Adewole S. Adamson, M.D., M.P.P., from the University of North Carolina at Chapel Hill, and colleagues conducted a retrospective cohort study of patients who were diagnosed with melanoma to assess factors associated with delays between diagnosis and surgery. The researchers used data from the North Carolina Cancer Registry linked to administrative claims from Medicare, Medicaid, and private insurance. Data were included for 7,629 patients: 48 percent Medicare, 48 percent privately insured, and 4 percent Medicaid.

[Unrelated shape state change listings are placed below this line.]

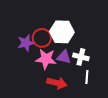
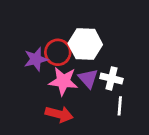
purple triangle: (64, 57) -> (88, 78), turned 35
red arrow: (57, 83) -> (59, 114), moved

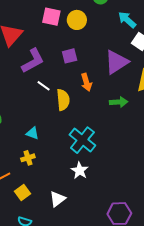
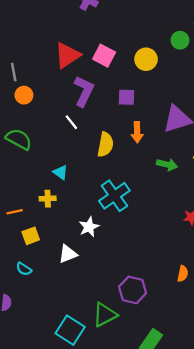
pink square: (51, 17) -> (104, 56), moved
purple L-shape: (33, 61) -> (84, 91), turned -52
white line: (44, 86) -> (71, 122), moved
white star: (80, 171) -> (89, 227), moved

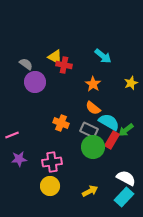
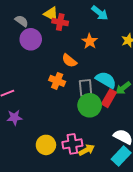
orange semicircle: (93, 108) -> (69, 61), moved
gray rectangle: (89, 130) -> (86, 88), turned 60
pink cross: (52, 162) -> (72, 144), moved

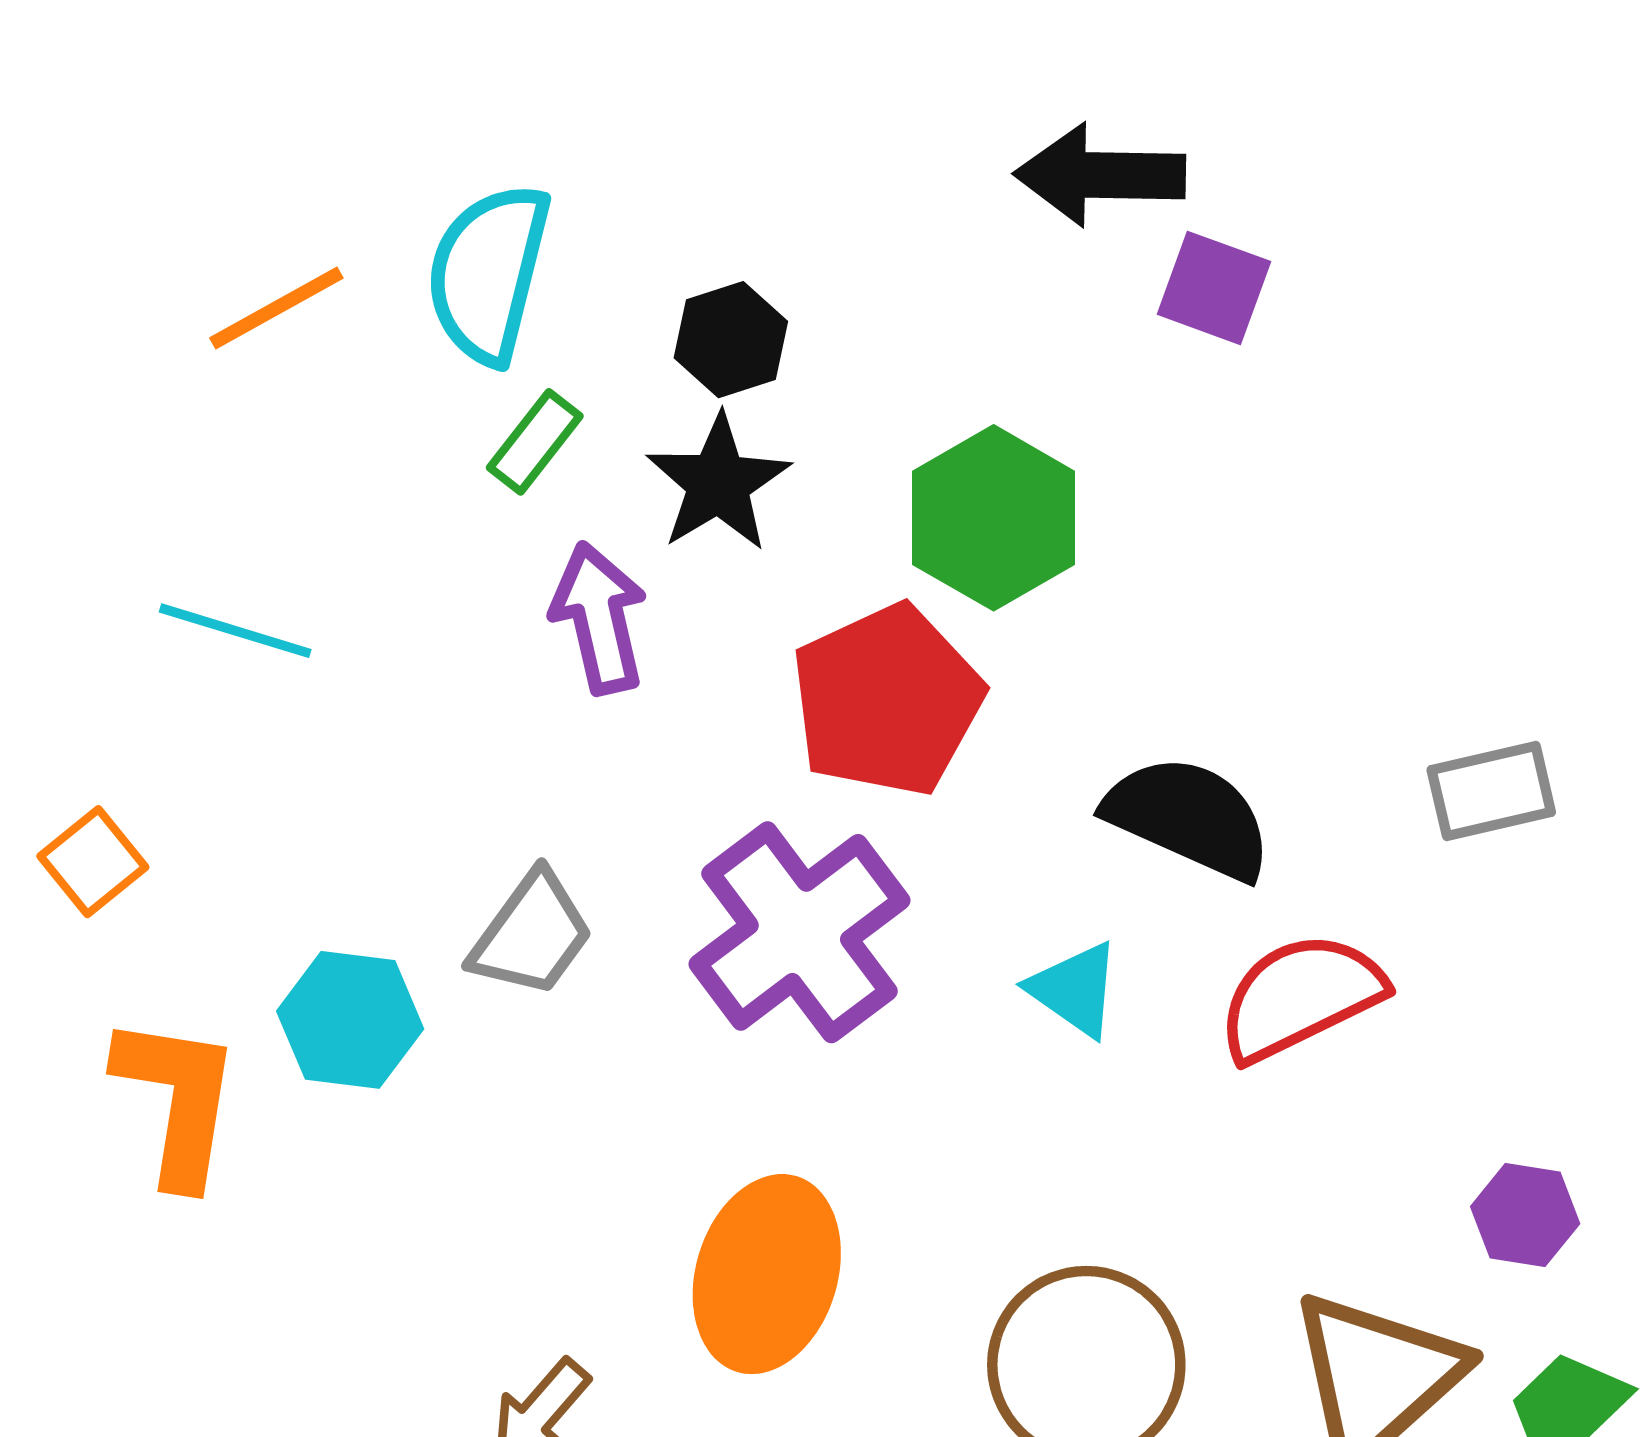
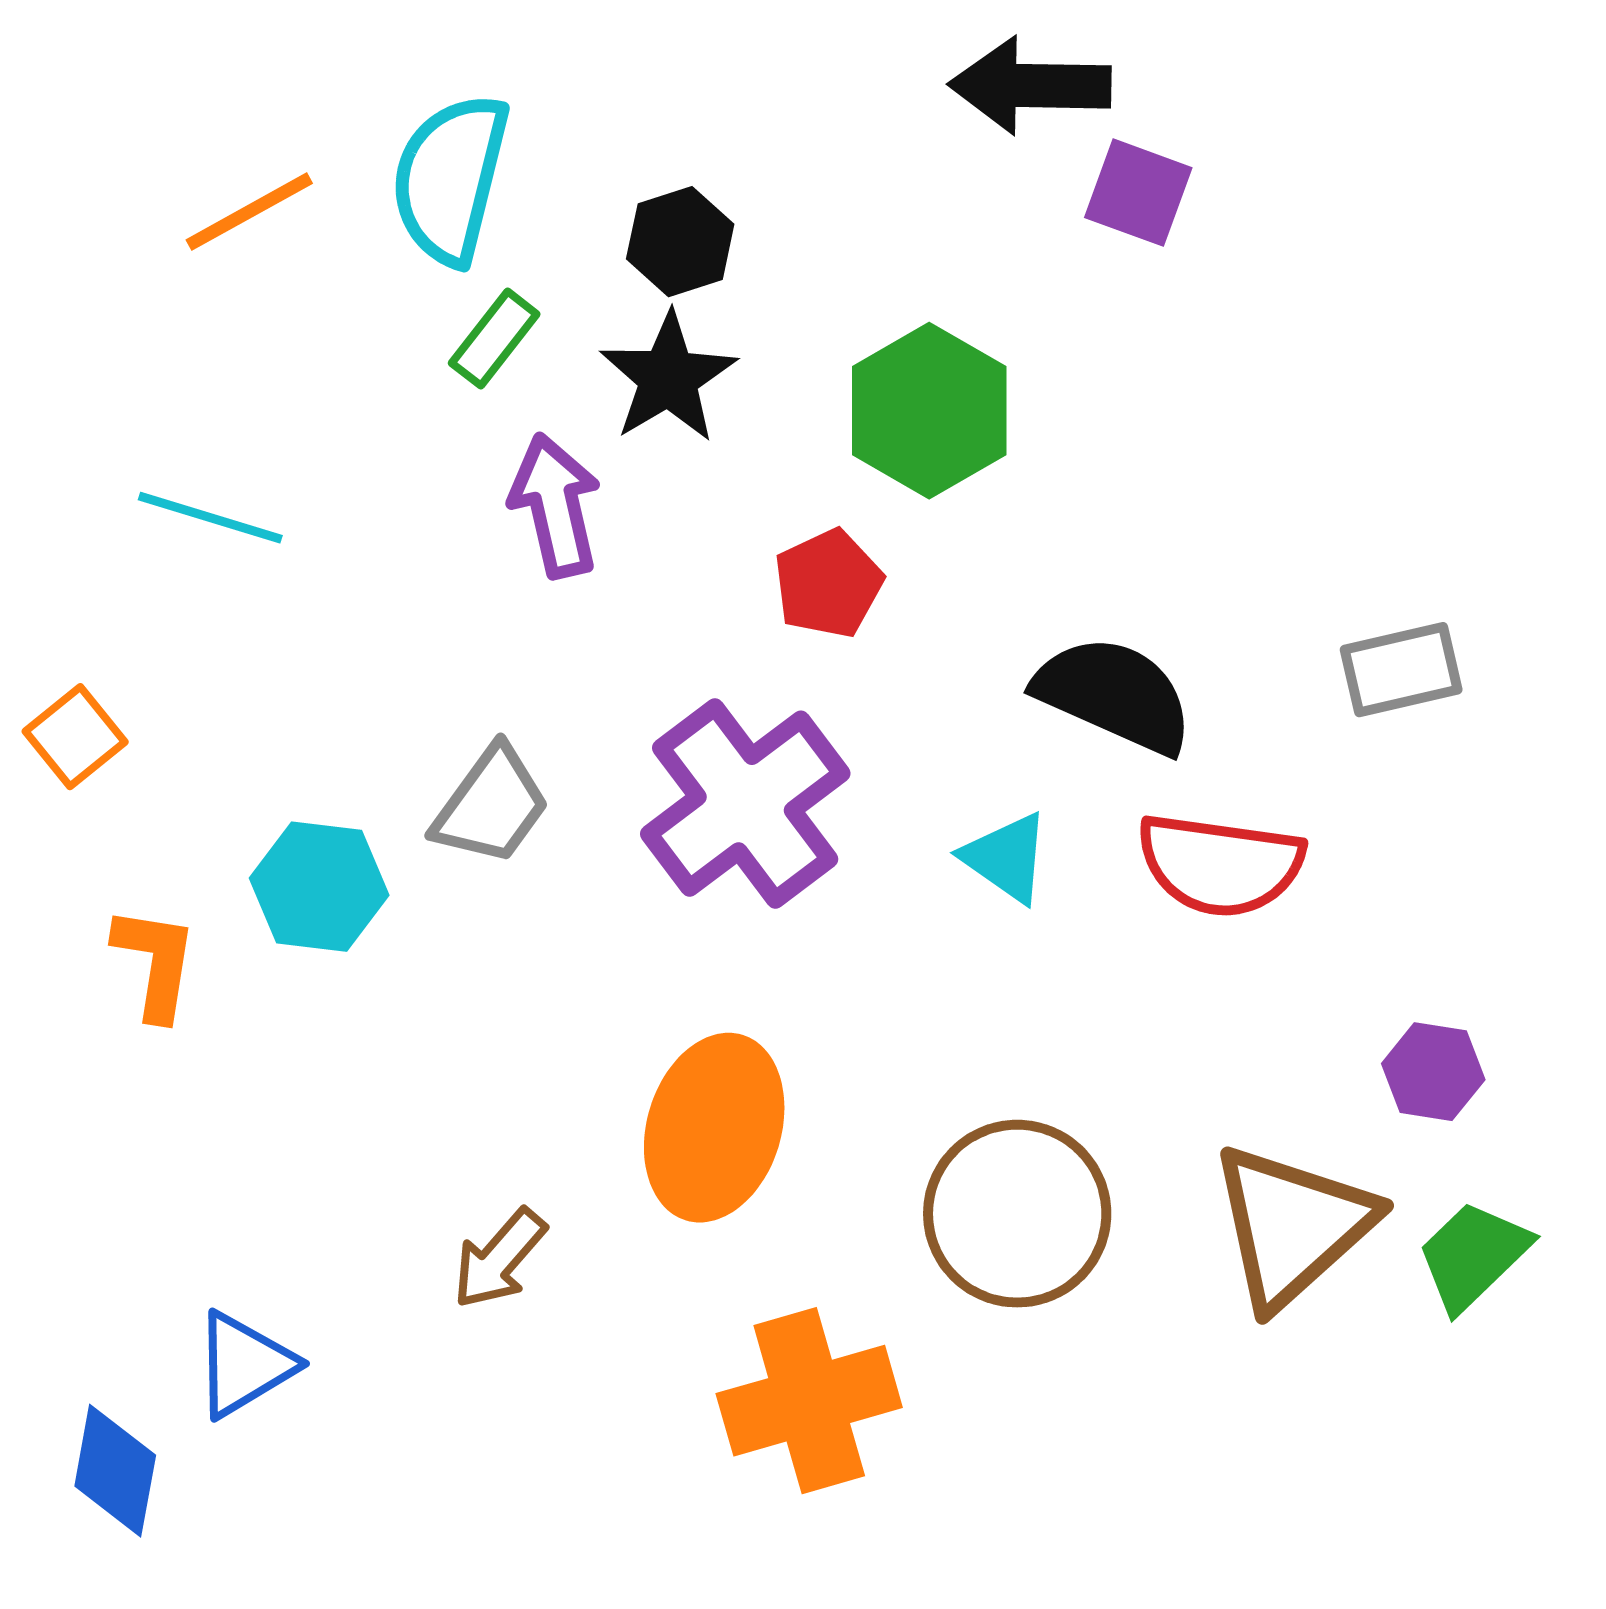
red pentagon: (887, 700) -> (828, 584), size x0.6
red semicircle: (1300, 997) -> (1220, 865), turned -146
orange L-shape: (177, 1100) -> (155, 963), size x0.7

The researchers found that the likelihood of experiencing a delay in definitive surgery was lowest for privately insured patients, followed by Medicare and Medicaid patients (14, 17, and 24 percent, respectively). The risk of surgical delay was significantly increased in patients with Medicaid versus private insurance after demographic adjustment (risk ratio, 1.36). Nonwhite patients were more likely to have delays (risk ratio, 1.38). If the physician performing the surgery or the diagnosing clinician was a dermatologist versus a nondermatologist, surgical delays were less likely (risk ratio, 0.82 and 0.81, respectively).

“A reduction in delays in melanoma surgery could be achieved through better access to specialty care and cross-disciplinary coordination,” the authors write.